## Excerpt
Economic Education for Safety

Teachers of PSHE education for young people in Key Stage 4 and 5 may find this article useful. It provides an overview of the risks young people may face if they buy second hand goods, either on-line or from charity shops or car boot sales. Recycling may seem good for the environment and will help to balance the budget but what can young people do to make sure they are buying safe goods? What can they do to avoid buying counterfeit goods, especially alcohol and tobacco, which can be very harmful? Check out the top tips from RoSPA's product safety adviser, Philip Le Shirley.

Young consumers at risk – Buying second hand can be risky

Based on an article in Safety Education Autumn 2011 by Philip Le Shirley and Jenny McWhirter

Young people may not think of themselves as consumers or of the need for wariness over product safety. Two news stories show how they need to be alert.

"A trend for wearing coloured contact lenses inspired by the pop singer Lady Gaga could damage people's eyes, opticians warn. Problems range from allergic reactions to corneal ulcers or corneal scarring."

"In April 2007, six Oxford University students narrowly escaped death as a potentially deadly carbon monoxide leak was discovered in their student digs. Had it not been for their parent's encouragement to fit an audible carbon monoxide alarm in the house, these students could have lost their lives."

This article highlights the risks and provides some top tips for young people when buying – and selling – second hand goods.

In a recession

The most obvious effect of the economic downturn among young people is a growing dependence on second-hand goods. Pawn shops, charity shops, car boot sales and second hand retailers on and off-line have thrived in the last few years as consumers (especially the young) choose to buy from them.

Often young consumers see buying and selling second hand goods as contributing to a good cause, or a form of recycling, helping to save the planet as well as their pocket. Our concern is that many second hand goods are unsafe and there is no statutory testing which needs to occur before they can be sold.

Electrical goods

Electrical appliances are among the most popular products for young consumers to buy and sell, especially on-line via sites like eBay or Gumtree.

Second hand electrical equipment must be as safe as that purchased new from shops. Examples of appliances to which the regulations apply include hair dryers and straighteners, computers and computer games consoles and televisions as well as white goods such as cookers, fridges, washing machines, electric fires and lamps.

All electrical equipment should have adequate insulation and/or earthing, no access to live parts and adequate guarding against moving parts. In addition they should have an approved three pin plug fitted (marked with BEAB, ASTA or BSI), no worn cables or flexes and necessary instructions for safe use and maintenance.

## What to work on
1. Which marks does the second-hand goods safety article name for an approved three pin plug? List every one.
2. Echo the stretch of the second-hand goods safety article from "The most obvious" through "eBay or Gumtree.", keeping every word unchanged.
3. Write what follows the final sentence of the article on the risks of buying second-hand goods, carrying on in the same style.

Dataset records
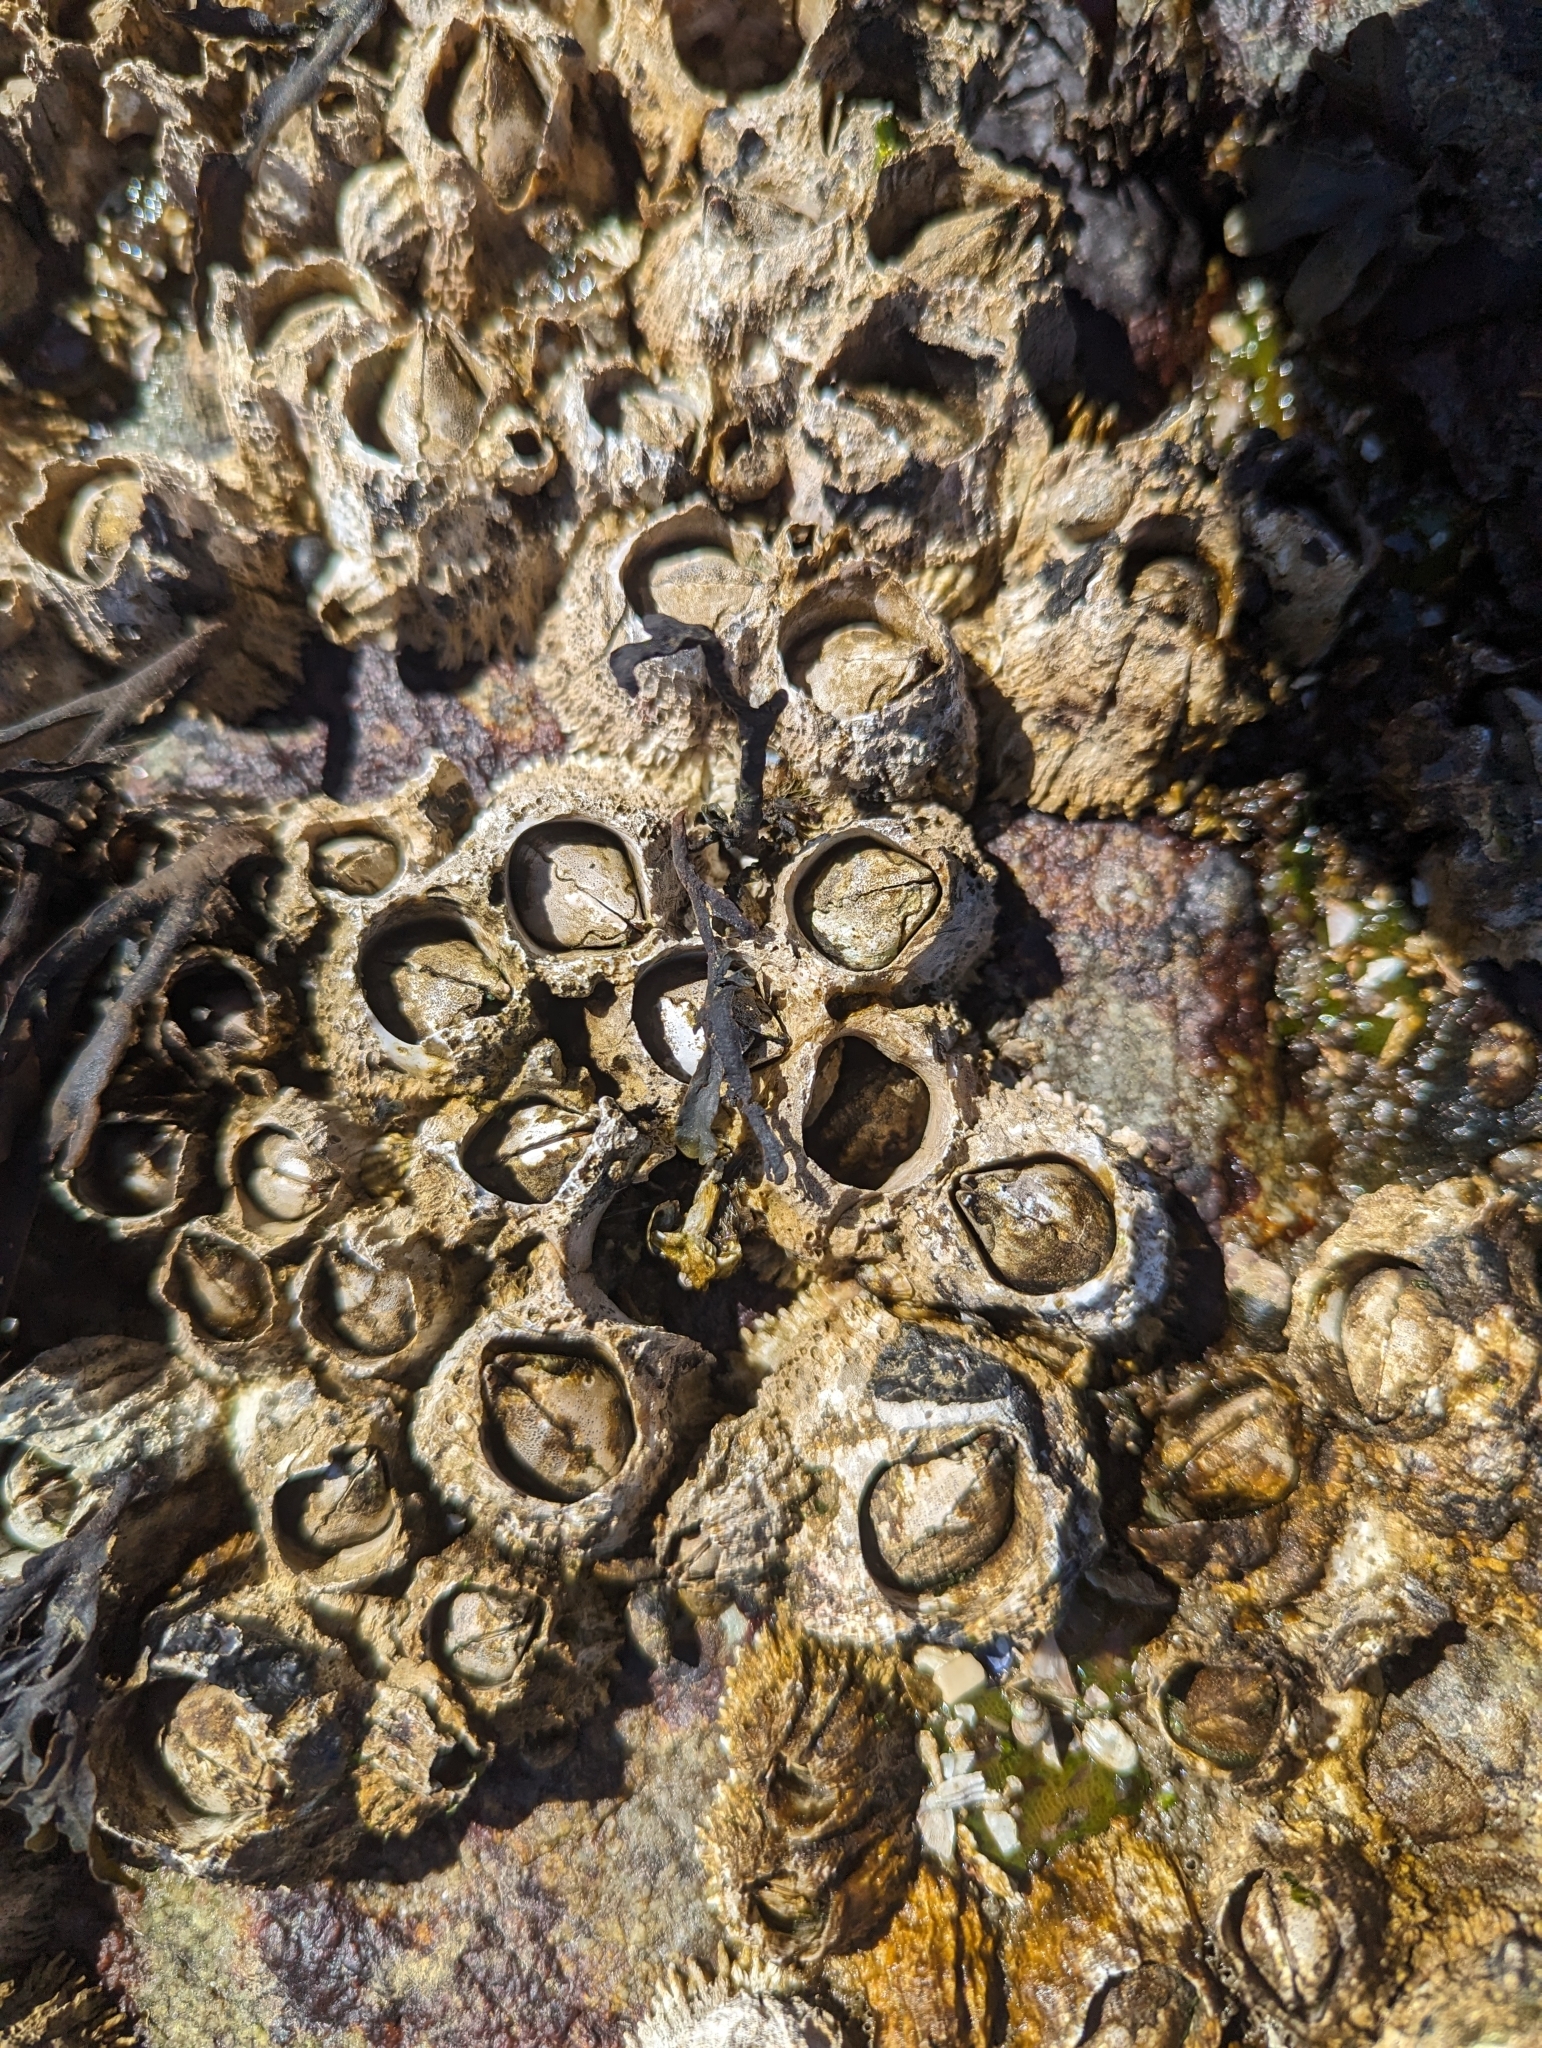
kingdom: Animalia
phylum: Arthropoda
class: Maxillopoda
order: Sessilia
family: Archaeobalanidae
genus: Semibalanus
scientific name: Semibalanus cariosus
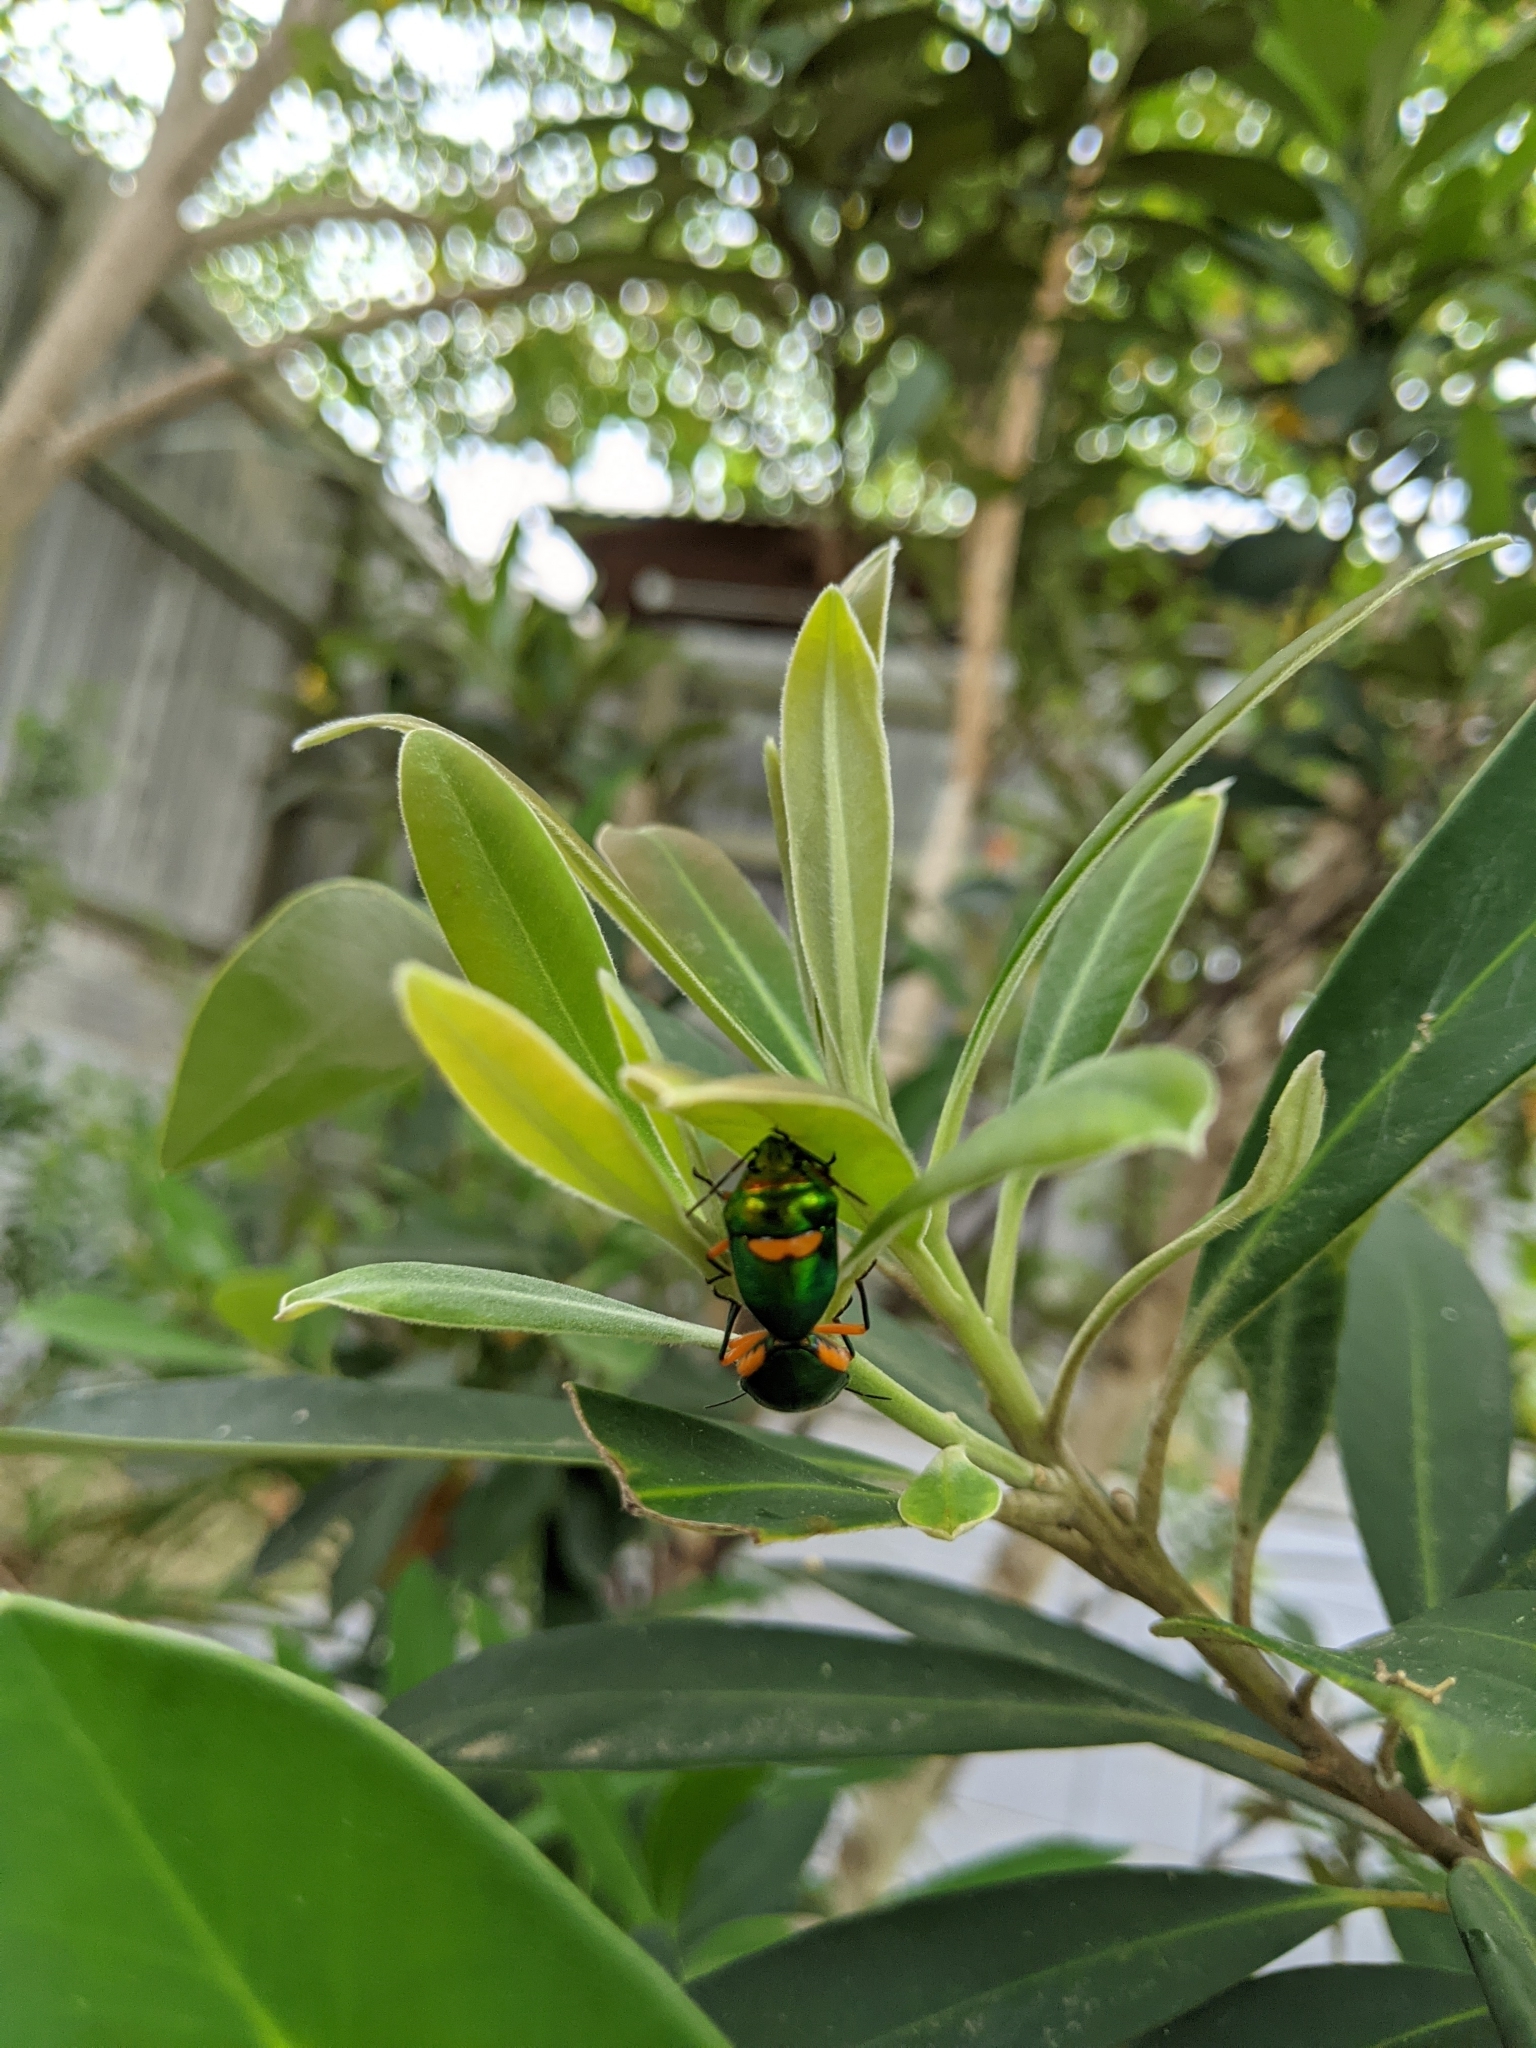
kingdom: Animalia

## Per-task outputs
1. BEAB, ASTA, BSI

2.
The most obvious effect of the economic downturn among young people is a growing dependence on second-hand goods. Pawn shops, charity shops, car boot sales and second hand retailers on and off-line have thrived in the last few years as consumers (especially the young) choose to buy from them.

Often young consumers see buying and selling second hand goods as contributing to a good cause, or a form of recycling, helping to save the planet as well as their pocket. Our concern is that many second hand goods are unsafe and there is no statutory testing which needs to occur before they can be sold.

Electrical goods

Electrical appliances are among the most popular products for young consumers to buy and sell, especially on-line via sites like eBay or Gumtree.

3.
The biggest problem with electrical goods is "wear and tear". Products such as irons and hair dryers can be purchased in a perfectly safe condition new, and then suffer frayed cords as time passes. By the time that they are sold second-hand these once-safe products are unsafe and the law does not expressly require an electrician to test the goods before they are re-sold (although this is best practice).

Another problem with second hand electrical goods is that the manufacturer's instructions and packaging may be missing. This is where important safety information can be found. If you buy something electrical without safety information, try checking the manufacturer's website for information.

A home away from home

Students and young people setting up their first home-away-from-home need to be aware that some second hand furniture can be a fire risk.

Second hand upholstered furniture must comply with certain flammability requirements. The only exception is for furniture made before 1950. The requirements apply to certain items of domestic furniture including sofas, beds, cushions, and children's furniture. All furniture which meets the requirements of the Regulations is required to be labelled, when new, with a permanent fire label. Checks should be made for the labels, which are usually under the main cushion or on the base of the furniture.

The problem with upholstered furniture is that many people cut out these permanent labels when they buy the furniture new because they think they spoil the look of the item. When the furniture is then resold second-hand there is no way of telling whether the unlabelled product is safe or not.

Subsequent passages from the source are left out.